Adrian Brudaru gives the current data engineering version in Modern Data Engineering Trends. Around 35:37, he names Airflow alongside Prefect, Dagster, and GitHub Actions. Around 37:08, he notes that GitHub Actions can be enough for simple workflows because it avoids the cost of always-on orchestrators.
Use a simpler scheduler when:
- one script runs daily or weekly.
- a cloud scheduler can start a container or function.
- failures are rare and easy to rerun manually.
- no team needs shared task history.
- there’s no backfill workflow yet.
- the data product hasn’t proven enough value to justify platform work.
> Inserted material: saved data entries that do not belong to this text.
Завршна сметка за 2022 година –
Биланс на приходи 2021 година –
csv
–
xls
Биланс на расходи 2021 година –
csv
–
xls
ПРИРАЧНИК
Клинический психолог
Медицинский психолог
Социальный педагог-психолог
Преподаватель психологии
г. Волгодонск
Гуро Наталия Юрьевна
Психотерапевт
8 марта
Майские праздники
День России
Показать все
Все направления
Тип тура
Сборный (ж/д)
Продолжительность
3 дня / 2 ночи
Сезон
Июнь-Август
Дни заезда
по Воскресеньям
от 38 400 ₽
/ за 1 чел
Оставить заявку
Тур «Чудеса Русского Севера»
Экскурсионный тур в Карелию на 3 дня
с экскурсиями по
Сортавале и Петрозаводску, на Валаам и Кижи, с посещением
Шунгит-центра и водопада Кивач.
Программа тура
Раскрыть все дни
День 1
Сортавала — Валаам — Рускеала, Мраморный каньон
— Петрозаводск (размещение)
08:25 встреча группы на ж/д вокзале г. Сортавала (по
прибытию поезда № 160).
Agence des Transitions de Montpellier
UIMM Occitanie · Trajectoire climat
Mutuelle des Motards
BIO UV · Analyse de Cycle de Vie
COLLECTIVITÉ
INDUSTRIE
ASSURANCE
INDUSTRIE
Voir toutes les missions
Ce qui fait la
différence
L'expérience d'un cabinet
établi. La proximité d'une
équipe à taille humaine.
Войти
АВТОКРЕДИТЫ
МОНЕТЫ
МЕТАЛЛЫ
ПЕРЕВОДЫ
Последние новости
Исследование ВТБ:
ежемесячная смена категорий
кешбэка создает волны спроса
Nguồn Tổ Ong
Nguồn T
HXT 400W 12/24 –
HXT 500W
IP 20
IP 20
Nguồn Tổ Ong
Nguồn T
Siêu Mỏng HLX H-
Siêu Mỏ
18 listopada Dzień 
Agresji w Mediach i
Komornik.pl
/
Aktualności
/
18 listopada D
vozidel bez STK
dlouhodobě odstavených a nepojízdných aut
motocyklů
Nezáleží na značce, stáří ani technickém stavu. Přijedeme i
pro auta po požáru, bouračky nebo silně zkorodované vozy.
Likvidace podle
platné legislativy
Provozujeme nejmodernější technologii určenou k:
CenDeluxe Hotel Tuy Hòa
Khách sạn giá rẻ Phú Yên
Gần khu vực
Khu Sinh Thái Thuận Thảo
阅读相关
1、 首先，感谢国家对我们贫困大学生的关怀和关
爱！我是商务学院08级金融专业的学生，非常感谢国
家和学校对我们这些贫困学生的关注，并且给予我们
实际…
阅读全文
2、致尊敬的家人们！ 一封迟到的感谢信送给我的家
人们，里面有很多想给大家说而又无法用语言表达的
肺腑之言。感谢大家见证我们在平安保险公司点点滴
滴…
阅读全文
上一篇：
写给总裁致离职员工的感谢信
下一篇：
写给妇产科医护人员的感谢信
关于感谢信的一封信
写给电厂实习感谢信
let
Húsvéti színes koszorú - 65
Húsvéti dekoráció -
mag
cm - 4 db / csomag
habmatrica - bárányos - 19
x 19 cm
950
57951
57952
Use Airflow, Prefect, Dagster, or a managed pipeline service when dependencies and ownership become hard to track informally. The choice isn’t Airflow versus nothing. The real question is whether the team needs a persistent workflow control plane.
Failure Modes
DataTalks.Club guests describe several recurring Airflow failure modes:
- treating Airflow as the ETL engine instead of the orchestrator.
- adding Airflow before the pipeline has enough complexity to justify it.
- putting too much transformation logic inside DAG files.
- copying many similar DAGs without templates or conventions.
- skipping data quality checks because task status is green.
- ignoring owners, alerts, and recovery steps.
- treating an Airflow cluster as proof that the team has a data platform.
The most damaging mistake is confusing a successful Airflow run with useful data. Airflow can show that tasks finished. It can’t prove that a dashboard, feature, model, or business process is correct unless the workflow includes checks that encode those expectations.
Choosing Airflow
Choose Apache Airflow when the team needs to operate recurring and dependent data work with shared visibility. It earns its place when run history, retries, and backfills reduce confusion for real teams. Ownership and recovery paths matter too.
Delay Airflow when the workflow is still a small script with a simple schedule. Start with the pipeline’s dependencies, users, recovery needs, and operating model. Move to Airflow when those needs require a real orchestrator, not just a tool name on an architecture diagram.